== Prompt ==
Since the copy must match the original, write out each record word for word, skipping only the pictures.
+===+
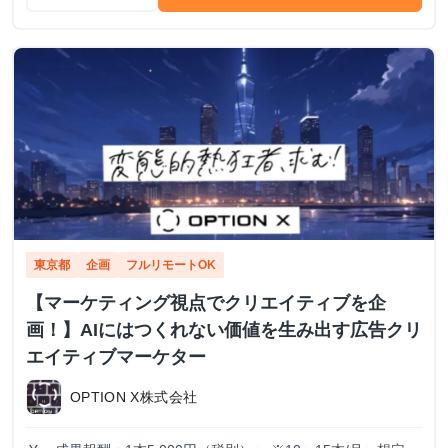
東京都
企画
フルリモートOK
【マーケティング視点でクリエイティブを企
画！】AIにはつくれない価値を生み出す広告クリ
エイティブマーケター
OPTION X株式会社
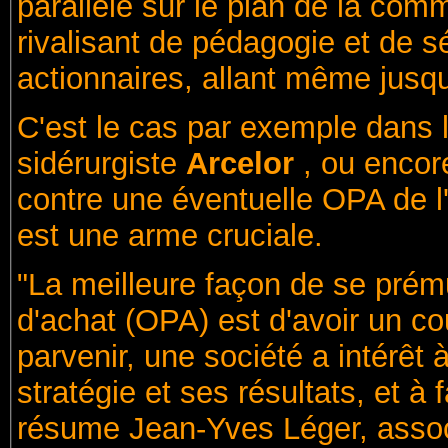
parallèle sur le plan de la comm
rivalisant de pédagogie et de s
actionnaires, allant même jusqu
C'est le cas par exemple dans 
sidérurgiste
Arcelor
, ou encor
contre une éventuelle OPA de l'
est une arme cruciale.
"La meilleure façon de se prému
d'achat (OPA) est d'avoir un c
parvenir, une société a intérêt 
stratégie et ses résultats, et à 
résume Jean-Yves Léger, ass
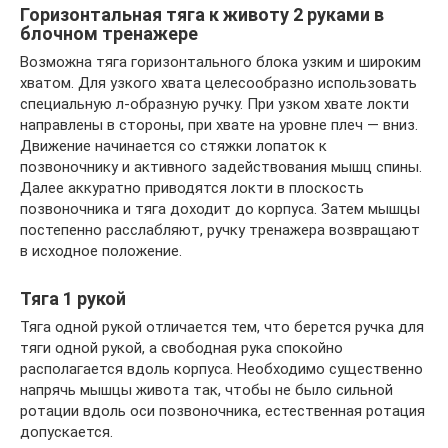
Горизонтальная тяга к животу 2 руками в
блочном тренажере
Возможна тяга горизонтального блока узким и широким
хватом. Для узкого хвата целесообразно использовать
специальную л-образную ручку. При узком хвате локти
направлены в стороны, при хвате на уровне плеч — вниз.
Движение начинается со стяжки лопаток к
позвоночнику и активного задействования мышц спины.
Далее аккуратно приводятся локти в плоскость
позвоночника и тяга доходит до корпуса. Затем мышцы
постепенно расслабляют, ручку тренажера возвращают
в исходное положение.
Тяга 1 рукой
Тяга одной рукой отличается тем, что берется ручка для
тяги одной рукой, а свободная рука спокойно
располагается вдоль корпуса. Необходимо существенно
напрячь мышцы живота так, чтобы не было сильной
ротации вдоль оси позвоночника, естественная ротация
допускается.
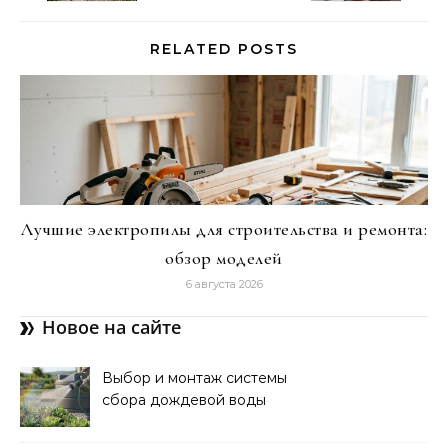
RELATED POSTS
Лучшие электропилы для строительства и ремонта:
обзор моделей
6 августа 2026
Новое на сайте
Выбор и монтаж системы
сбора дождевой воды
для полива: советы и
рекомендации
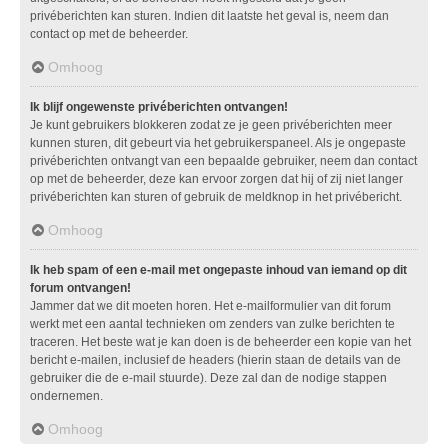
privéberichten kan sturen. Indien dit laatste het geval is, neem dan
contact op met de beheerder.
Omhoog
Ik blijf ongewenste privéberichten ontvangen!
Je kunt gebruikers blokkeren zodat ze je geen privéberichten meer
kunnen sturen, dit gebeurt via het gebruikerspaneel. Als je ongepaste
privéberichten ontvangt van een bepaalde gebruiker, neem dan contact
op met de beheerder, deze kan ervoor zorgen dat hij of zij niet langer
privéberichten kan sturen of gebruik de meldknop in het privébericht.
Omhoog
Ik heb spam of een e-mail met ongepaste inhoud van iemand op dit
forum ontvangen!
Jammer dat we dit moeten horen. Het e-mailformulier van dit forum
werkt met een aantal technieken om zenders van zulke berichten te
traceren. Het beste wat je kan doen is de beheerder een kopie van het
bericht e-mailen, inclusief de headers (hierin staan de details van de
gebruiker die de e-mail stuurde). Deze zal dan de nodige stappen
ondernemen.
Omhoog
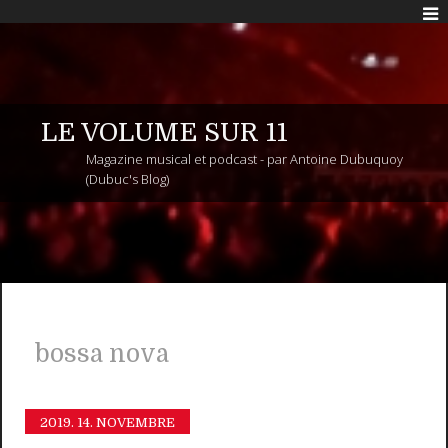
LE VOLUME SUR 11
Magazine musical et podcast - par Antoine Dubuquoy
(Dubuc's Blog)
bossa nova
2019.
14. NOVEMBRE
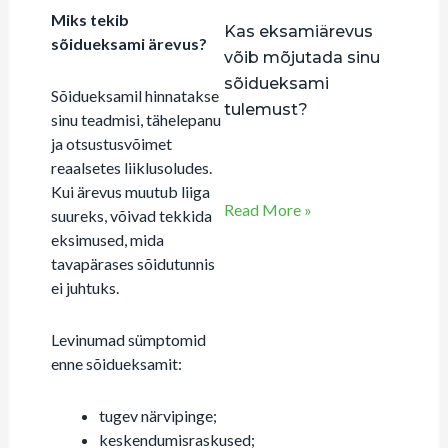
Miks tekib
Kas eksamiärevus
sõidueksami ärevus?
võib mõjutada sinu
sõidueksami
Sõidueksamil hinnatakse
tulemust?
sinu teadmisi, tähelepanu
juuni 23, 2026
ja otsustusvõimet
Kommentaare pole
reaalsetes liiklusoludes.
Kui ärevus muutub liiga
Read More »
suureks, võivad tekkida
eksimused, mida
tavapärases sõidutunnis
ei juhtuks.
Levinumad sümptomid
enne sõidueksamit:
tugev närvipinge;
keskendumisraskused;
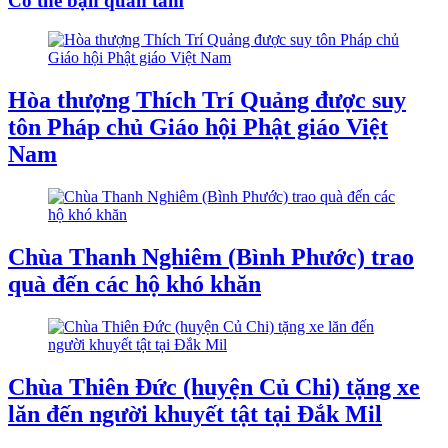
Có thể bạn quan tâm
Hòa thượng Thích Trí Quảng được suy
tôn Pháp chủ Giáo hội Phật giáo Việt
Nam
Chùa Thanh Nghiêm (Bình Phước) trao
quà đến các hộ khó khăn
Chùa Thiên Đức (huyện Củ Chi) tặng xe
lăn đến người khuyết tật tại Đắk Mil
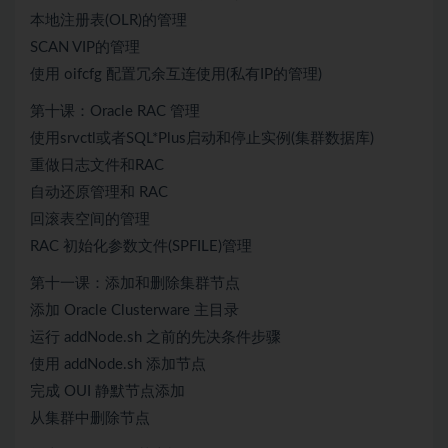
本地注册表(OLR)的管理
SCAN VIP的管理
使用 oifcfg 配置冗余互连使用(私有IP的管理)
第十课：Oracle RAC 管理
使用srvctl或者SQL*Plus启动和停止实例(集群数据库)
重做日志文件和RAC
自动还原管理和 RAC
回滚表空间的管理
RAC 初始化参数文件(SPFILE)管理
第十一课：添加和删除集群节点
添加 Oracle Clusterware 主目录
运行 addNode.sh 之前的先决条件步骤
使用 addNode.sh 添加节点
完成 OUI 静默节点添加
从集群中删除节点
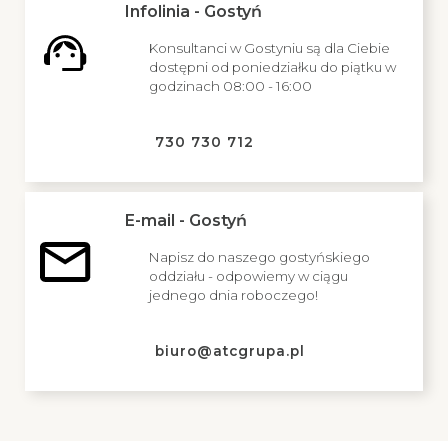
Infolinia - Gostyń
Konsultanci w Gostyniu są dla Ciebie
dostępni od poniedziałku do piątku w
godzinach 08:00 - 16:00
730 730 712
E-mail - Gostyń
Napisz do naszego gostyńskiego
oddziału - odpowiemy w ciągu
jednego dnia roboczego!
biuro@atcgrupa.pl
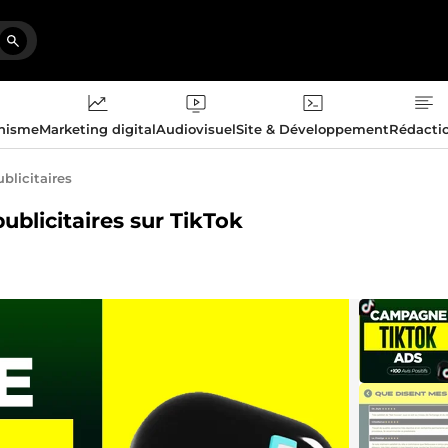
phisme
Marketing digital
Audiovisuel
Site & Développement
Rédacti
licitaires
ublicitaires sur TikTok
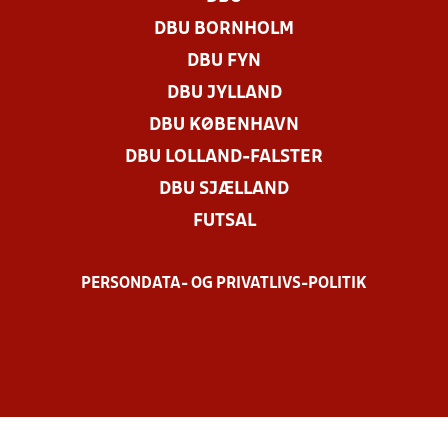
DBU BORNHOLM
DBU FYN
DBU JYLLAND
DBU KØBENHAVN
DBU LOLLAND-FALSTER
DBU SJÆLLAND
FUTSAL
PERSONDATA- OG PRIVATLIVS-POLITIK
+===+
== Response below ==
東京都
企画
フルリモートOK
【マーケティング視点でクリエイティブを企
画！】AIにはつくれない価値を生み出す広告クリ
エイティブマーケター
OPTION X株式会社
parallèle sur le plan de la comm
rivalisant de pédagogie et de s
actionnaires, allant même jusqu
C'est le cas par exemple dans 
sidérurgiste
Arcelor
, ou encor
contre une éventuelle OPA de l'
est une arme cruciale.
"La meilleure façon de se prému
d'achat (OPA) est d'avoir un c
parvenir, une société a intérêt 
stratégie et ses résultats, et à 
résume Jean-Yves Léger, ass
Горизонтальная тяга к животу 2 руками в
блочном тренажере
Возможна тяга горизонтального блока узким и широким
хватом. Для узкого хвата целесообразно использовать
специальную л-образную ручку. При узком хвате локти
направлены в стороны, при хвате на уровне плеч — вниз.
Движение начинается со стяжки лопаток к
позвоночнику и активного задействования мышц спины.
Далее аккуратно приводятся локти в плоскость
позвоночника и тяга доходит до корпуса. Затем мышцы
постепенно расслабляют, ручку тренажера возвращают
в исходное положение.
Тяга 1 рукой
Тяга одной рукой отличается тем, что берется ручка для
тяги одной рукой, а свободная рука спокойно
располагается вдоль корпуса. Необходимо существенно
напрячь мышцы живота так, чтобы не было сильной
ротации вдоль оси позвоночника, естественная ротация
допускается.
RELATED POSTS
Лучшие электропилы для строительства и ремонта:
обзор моделей
6 августа 2026
Новое на сайте
Выбор и монтаж системы
сбора дождевой воды
для полива: советы и
рекомендации
privéberichten kan sturen. Indien dit laatste het geval is, neem dan
contact op met de beheerder.
Omhoog
Ik blijf ongewenste privéberichten ontvangen!
Je kunt gebruikers blokkeren zodat ze je geen privéberichten meer
kunnen sturen, dit gebeurt via het gebruikerspaneel. Als je ongepaste
privéberichten ontvangt van een bepaalde gebruiker, neem dan contact
op met de beheerder, deze kan ervoor zorgen dat hij of zij niet langer
privéberichten kan sturen of gebruik de meldknop in het privébericht.
Omhoog
Ik heb spam of een e-mail met ongepaste inhoud van iemand op dit
forum ontvangen!
Jammer dat we dit moeten horen. Het e-mailformulier van dit forum
werkt met een aantal technieken om zenders van zulke berichten te
traceren. Het beste wat je kan doen is de beheerder een kopie van het
bericht e-mailen, inclusief de headers (hierin staan de details van de
gebruiker die de e-mail stuurde). Deze zal dan de nodige stappen
ondernemen.
Omhoog
LE VOLUME SUR 11
Magazine musical et podcast - par Antoine Dubuquoy
(Dubuc's Blog)
bossa nova
2019.
14. NOVEMBRE
Miks tekib
Kas eksamiärevus
sõidueksami ärevus?
võib mõjutada sinu
sõidueksami
Sõidueksamil hinnatakse
tulemust?
sinu teadmisi, tähelepanu
juuni 23, 2026
ja otsustusvõimet
Kommentaare pole
reaalsetes liiklusoludes.
Kui ärevus muutub liiga
Read More »
suureks, võivad tekkida
eksimused, mida
tavapärases sõidutunnis
ei juhtuks.
Levinumad sümptomid
enne sõidueksamit:
tugev närvipinge;
keskendumisraskused;
Có thể bạn quan tâm
Hòa thượng Thích Trí Quảng được suy
tôn Pháp chủ Giáo hội Phật giáo Việt
Nam
Chùa Thanh Nghiêm (Bình Phước) trao
quà đến các hộ khó khăn
Chùa Thiên Đức (huyện Củ Chi) tặng xe
lăn đến người khuyết tật tại Đắk Mil
本地注册表(OLR)的管理
SCAN VIP的管理
使用 oifcfg 配置冗余互连使用(私有IP的管理)
第十课：Oracle RAC 管理
使用srvctl或者SQL*Plus启动和停止实例(集群数据库)
重做日志文件和RAC
自动还原管理和 RAC
回滚表空间的管理
RAC 初始化参数文件(SPFILE)管理
第十一课：添加和删除集群节点
添加 Oracle Clusterware 主目录
运行 addNode.sh 之前的先决条件步骤
使用 addNode.sh 添加节点
完成 OUI 静默节点添加
从集群中删除节点
Infolinia - Gostyń
Konsultanci w Gostyniu są dla Ciebie
dostępni od poniedziałku do piątku w
godzinach 08:00 - 16:00
730 730 712
E-mail - Gostyń
Napisz do naszego gostyńskiego
oddziału - odpowiemy w ciągu
jednego dnia roboczego!
biuro@atcgrupa.pl
phisme
Marketing digital
Audiovisuel
Site & Développement
Rédacti
licitaires
ublicitaires sur TikTok
DBU BORNHOLM
DBU FYN
DBU JYLLAND
DBU KØBENHAVN
DBU LOLLAND-FALSTER
DBU SJÆLLAND
FUTSAL
PERSONDATA- OG PRIVATLIVS-POLITIK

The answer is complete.